Disadvantages of key-value databases
Not all key-value databases are the same, but some of the general drawbacks include the following:
- Simplicity. The list of advantages and disadvantages demonstrates that everything is relative, and that what generally comes as an advantage can also be a disadvantage. This further proves that you have to consider your needs and options carefully before choosing a database to use. The fact that key-value stores are not complex also means that they are not refined. There is no language nor straightforward means that would allow you to query the database with anything else other than the key.
- No query language. Without a unified query language to use, queries from one database may not be transportable into a different key-value database.
- Values can't be filtered. The database sees values as blobs so it cannot make much sense of what they contain. When there is a request placed, whole values are returned -- rather than a specific piece of information -- and when they get updated, the whole value needs to be updated.
Popular key-value databases
If you want to rely on recommendations and follow in the footsteps of your peers, you likely won't make a mistake by choosing one of the following key-value databases:
- Amazon DynamoDB. DynamoDB is a database trusted by many large-scale users and users in general. It is fully managed and reliable, with built-in backup and security options. It is able to endure high loads and handle trillions of requests daily. These are just some of the many features supporting the reputation of DynamoDB, apart from its famous name.
- Aerospike. This is a real-time platform facilitating billions of transactions. It reduces the server footprint by 80% and enables high performance of real-time applications.
- Redis.

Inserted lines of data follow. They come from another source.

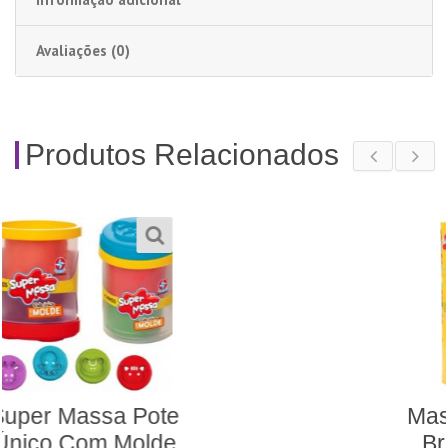
Avaliações (0)
Produtos Relacionados
Massinha Super Massa
Brincando na Escola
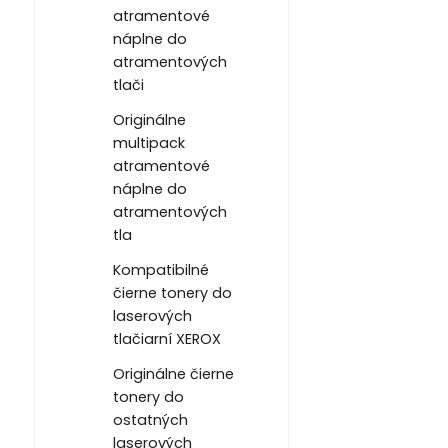
atramentové
náplne do
atramentových
tlači
Originálne
multipack
atramentové
náplne do
atramentových
tla
Kompatibilné
čierne tonery do
laserových
tlačiarní XEROX
Originálne čierne
tonery do
ostatných
laserových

Redis is an open source key-value database. With keys containing lists, hashes, strings and sets, Redis is known as a data structure server.

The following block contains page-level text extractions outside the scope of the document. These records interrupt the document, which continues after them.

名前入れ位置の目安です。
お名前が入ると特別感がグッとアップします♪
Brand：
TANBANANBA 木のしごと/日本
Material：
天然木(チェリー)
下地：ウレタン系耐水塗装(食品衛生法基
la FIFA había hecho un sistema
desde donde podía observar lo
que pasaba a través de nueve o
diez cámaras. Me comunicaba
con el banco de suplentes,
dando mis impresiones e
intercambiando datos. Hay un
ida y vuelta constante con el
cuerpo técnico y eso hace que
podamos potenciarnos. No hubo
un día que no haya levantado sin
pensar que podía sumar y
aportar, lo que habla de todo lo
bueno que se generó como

The list goes on, and includes many strong competitors Key-value databases serve a specific purpose, and they have features that can add value to some but impose limitations on others. For this reason, you should always carefully assess your requirements and the purpose of your data before you settle for a database. Once that is done, you can start looking into your options and ensure that your database allows you to collect and make the most of your data without compromising performance.